Seeing report after report on the worrying state of children’s mental health makes me feel as if we’re in the middle of a ­national epidemic. Despite some ­investment in recent years, the ­children’s mental health system is blighted by long waiting lists and a postcode lottery.

Thousands of children and young people continue to struggle without support. More than 32,000 children had been waiting over two years for help at the end of 2022/23.

The consequences for school attendance, educational achievement and mental health problems in ­adulthood are enormous.

We’re at crisis point with one in five Year 9 pupils in one area having a probable eating disorder, and one in six 12 to 15-year-olds in the same area having self-harmed in the past 12 months.

The latest Child of the North/Centre for Young Lives report couldn’t be more welcome. It sets out a plan to improve the mental health and ­wellbeing of children through schools, to support the one in five children with a probable mental health condition.

It proposes this could be done by widening mental health support teams to all schools, new one-stop-shop hubs for parents and children to find local help, and a national rollout of local wellbeing surveys.

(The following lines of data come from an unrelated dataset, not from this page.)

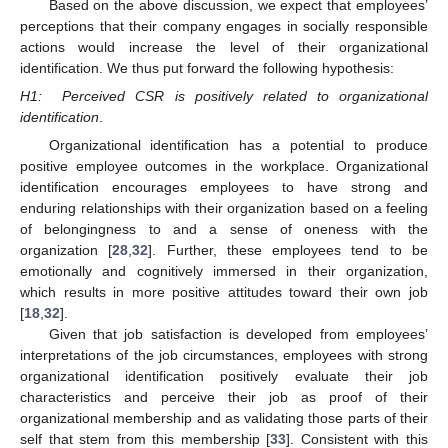
Based on the above discussion, we expect that employees’
perceptions that their company engages in socially responsible
actions would increase the level of their organizational
identification. We thus put forward the following hypothesis:
H1:
Perceived CSR is positively related to organizational
identification
.
Organizational identification has a potential to produce
positive employee outcomes in the workplace. Organizational
identification encourages employees to have strong and
enduring relationships with their organization based on a feeling
of belongingness to and a sense of oneness with the
organization [
28
,
32
]. Further, these employees tend to be
emotionally and cognitively immersed in their organization,
which results in more positive attitudes toward their own job
[
18
,
32
].
Given that job satisfaction is developed from employees’
interpretations of the job circumstances, employees with strong
organizational identification positively evaluate their job
characteristics and perceive their job as proof of their
organizational membership and as validating those parts of their
self that stem from this membership [
33
]. Consistent with this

The report also sets out the crucial role schools can play in supporting mental health and wellbeing.

With children spending so much time in school, educational settings provide the ideal opportunity to reach large numbers simultaneously, and can also facilitate intervention with pupils displaying early mental health or behavioural symptoms.

This can reset the vision, putting the life chances of young people at the heart of policy-making and delivery.

The report calls on the Government to expand the mental health support offered through schools and ­educational settings from primary school onwards, without placing extra burdens on teachers by harnessing the power of digital technology. It also calls for school-based surveys like the existing #BeeWell and Age of Wonder projects to be rolled out nationally .

This would gather local information about children’s mental health and wellbeing, identify geographical hotspots and then determine when the “emotional temperature” of the school is in the danger zone, so that schools can be offered early support.

“Programmes like #BeeWell, which listen to the voices of young people, are crucial to understanding the ‘emotional temperature’ of schools,” says Professor Neil Humphrey, Academic Lead for #BeeWell at Manchester University, and executive editor of the report.

“By listening to what young people tell us, and publishing the results privately to schools, and publicly by neighbourhood, we can drive action across society.”